Trata-se de algo que se segue à exata medida em que se cria um hiato entre a forma pela qual os enunciados são expressos e o modo como as ideias, o pensamento, deve ser cerceado, posto à distância de sua visualidade simbólica, intrainstitucional. É dessa engrenagem que nasce o léxico do cerceamento e das barganhas simbólicas, produzindo performances e fabricando um jogo de cena cotidiano. No limite, os docentes são constrangidos, ou melhor, esmagados pelas pressões orçamentárias do estado e desejos estudantis modulados pela linguagem do capital.

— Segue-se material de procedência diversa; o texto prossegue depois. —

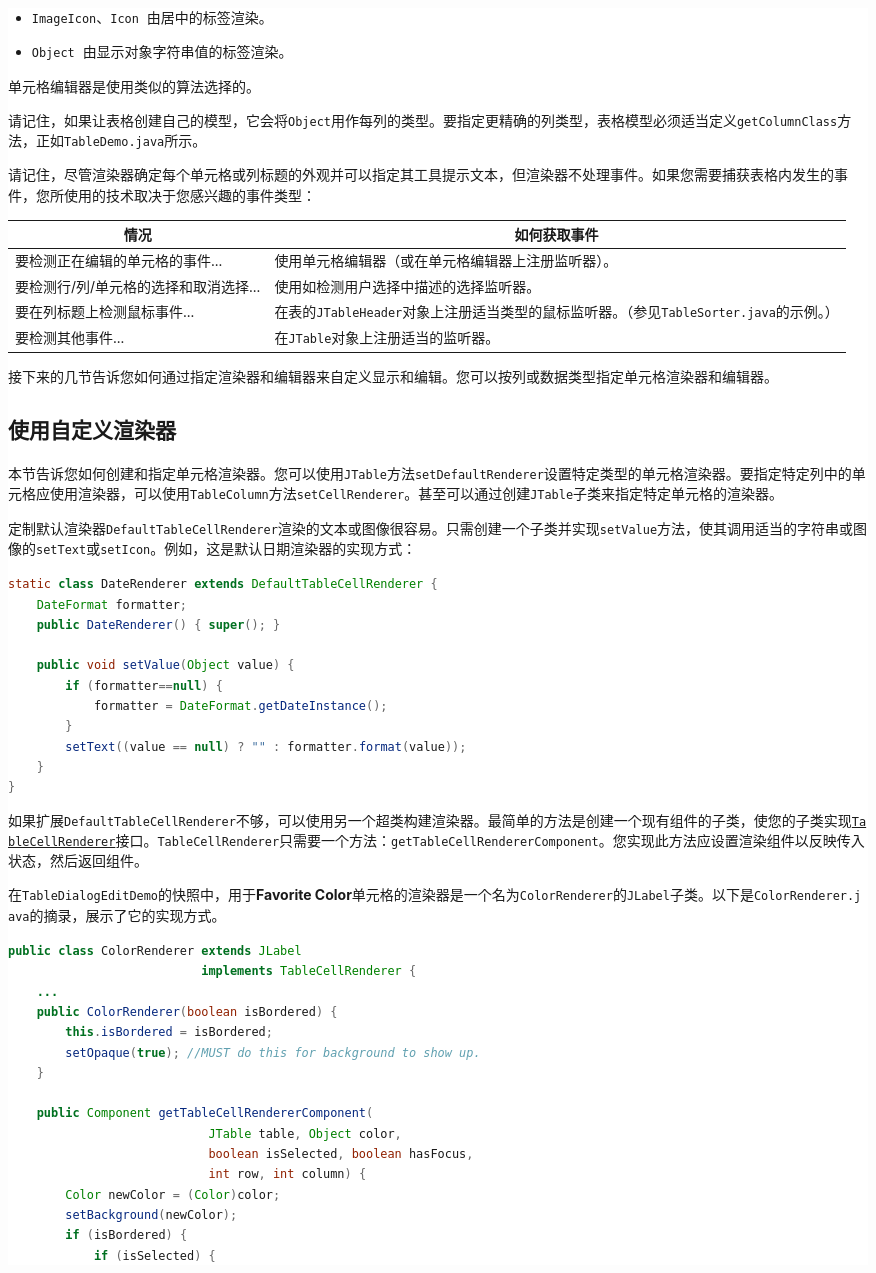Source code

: +   `ImageIcon`、`Icon`  由居中的标签渲染。

+   `Object`  由显示对象字符串值的标签渲染。

单元格编辑器是使用类似的算法选择的。

请记住，如果让表格创建自己的模型，它会将`Object`用作每列的类型。要指定更精确的列类型，表格模型必须适当定义`getColumnClass`方法，正如`TableDemo.java`所示。

请记住，尽管渲染器确定每个单元格或列标题的外观并可以指定其工具提示文本，但渲染器不处理事件。如果您需要捕获表格内发生的事件，您所使用的技术取决于您感兴趣的事件类型：

| 情况 | 如何获取事件 |
| --- | --- |
| 要检测正在编辑的单元格的事件... | 使用单元格编辑器（或在单元格编辑器上注册监听器）。 |
| 要检测行/列/单元格的选择和取消选择... | 使用如检测用户选择中描述的选择监听器。 |
| 要在列标题上检测鼠标事件... | 在表的`JTableHeader`对象上注册适当类型的鼠标监听器。（参见`TableSorter.java`的示例。） |
| 要检测其他事件... | 在`JTable`对象上注册适当的监听器。 |

接下来的几节告诉您如何通过指定渲染器和编辑器来自定义显示和编辑。您可以按列或数据类型指定单元格渲染器和编辑器。

## 使用自定义渲染器

本节告诉您如何创建和指定单元格渲染器。您可以使用`JTable`方法`setDefaultRenderer`设置特定类型的单元格渲染器。要指定特定列中的单元格应使用渲染器，可以使用`TableColumn`方法`setCellRenderer`。甚至可以通过创建`JTable`子类来指定特定单元格的渲染器。

定制默认渲染器`DefaultTableCellRenderer`渲染的文本或图像很容易。只需创建一个子类并实现`setValue`方法，使其调用适当的字符串或图像的`setText`或`setIcon`。例如，这是默认日期渲染器的实现方式：

```java
static class DateRenderer extends DefaultTableCellRenderer {
    DateFormat formatter;
    public DateRenderer() { super(); }

    public void setValue(Object value) {
        if (formatter==null) {
            formatter = DateFormat.getDateInstance();
        }
        setText((value == null) ? "" : formatter.format(value));
    }
}

```

如果扩展`DefaultTableCellRenderer`不够，可以使用另一个超类构建渲染器。最简单的方法是创建一个现有组件的子类，使您的子类实现[`TableCellRenderer`](https://docs.oracle.com/javase/8/docs/api/javax/swing/table/TableCellRenderer.html)接口。`TableCellRenderer`只需要一个方法：`getTableCellRendererComponent`。您实现此方法应设置渲染组件以反映传入状态，然后返回组件。

在`TableDialogEditDemo`的快照中，用于**Favorite Color**单元格的渲染器是一个名为`ColorRenderer`的`JLabel`子类。以下是`ColorRenderer.java`的摘录，展示了它的实现方式。

```java
public class ColorRenderer extends JLabel
                           implements TableCellRenderer {
    ...
    public ColorRenderer(boolean isBordered) {
        this.isBordered = isBordered;
        setOpaque(true); //MUST do this for background to show up.
    }

    public Component getTableCellRendererComponent(
                            JTable table, Object color,
                            boolean isSelected, boolean hasFocus,
                            int row, int column) {
        Color newColor = (Color)color;
        setBackground(newColor);
        if (isBordered) {
            if (isSelected) {
```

Levando em consideração tal sequestro do jogo de enunciações e determinação de palavras de ordem, a linguagem esvaziada de pensamento se diferencia como expressão das trocas das mercadorias e, no limite, é depurada. Consequentemente, se lumpemproletariza nos marcos de fortes tendências protofascistas. A linguagem do suborno é essencialmente lumpemproletária e fascista.
Sob esse registro, o véu mercantil das enunciações é expresso pedagogicamente através dos códigos que atravessam as escolas. Enquanto departamento capitalista especial, fabrica indivíduos-capitais lumpenizados, discentes formados para delatar, perseguir e auxiliar como espiões de professores dissidentes, que atuem em dissintonia com o processo descrito: o da mais-valia da fabricação estudantil segundo mecanismos de recompensa por esforço nos marcos da tarefa da implosão de ideias anticapitalistas impossibilitadas de nomeação (cuja função é problematizar a dinâmica das escolas como empresas peculiares convenientes ao capital, as quais engendram a fascistização estudantil e, posteriormente, catapultam tal comunidade ao mercado de trabalho, mediante consciência humana rebaixada).
Com tal sofisticação técnica, a linguagem do suborno, longe de ser neutra, apresenta-se em alinhamento com práticas de fascitização social à brasileira. A domesticação da linguagem é proporcional às práticas de espionagem e embargos de divergências. Não é por acaso que o número de professores medicados e com patologias psíquicas é alarmante.
Portanto, eis então a atualização dos aparelhos ideológicos do Estado de Althusser sob o signo da chantagem discursiva, onde o processo formativo se transfigura em administração de expectativas fabricadas e em supressão orquestrada da potência crítica. Por meio de um léxico monetarizado, todo pensamento complexo é impossibilitado. O rebaixamento do aprendizado e embargo das críticas ao atual modelo escolar acima expresso é parte de uma economia política que se realiza como projeto capitalista intraescolar. Cumpre a tarefa de formatar sujeitos lumpenizados e protofascistas, aptos para inserção na lógica capital-trabalho: uma blitzkrieg burguesa que se atualiza através da administração da gestão e do corpo estudantil.
A fala-mercantil é uma ofensa ao desenvolvimento das ideias na esfera da educação. Não custa dizer que no tocante à linguagem do amor tem sido a mesma coisa, assim como nas famílias e no amplo e diversificado mundo do trabalho. Há uma discussão milenar a respeito disso, e ela já estava pautada entre os Gregos. O que nos leva a pensar no grau de primitividade e torpeza que continua a dar o tom acerca do que significa falar sem pensar, educar sem humanizar, ensinar a desaprender, orientar com ardil para fugir de si (desaprendizado do pensamento e assimilação pelo mercado como forma de lobotomia social).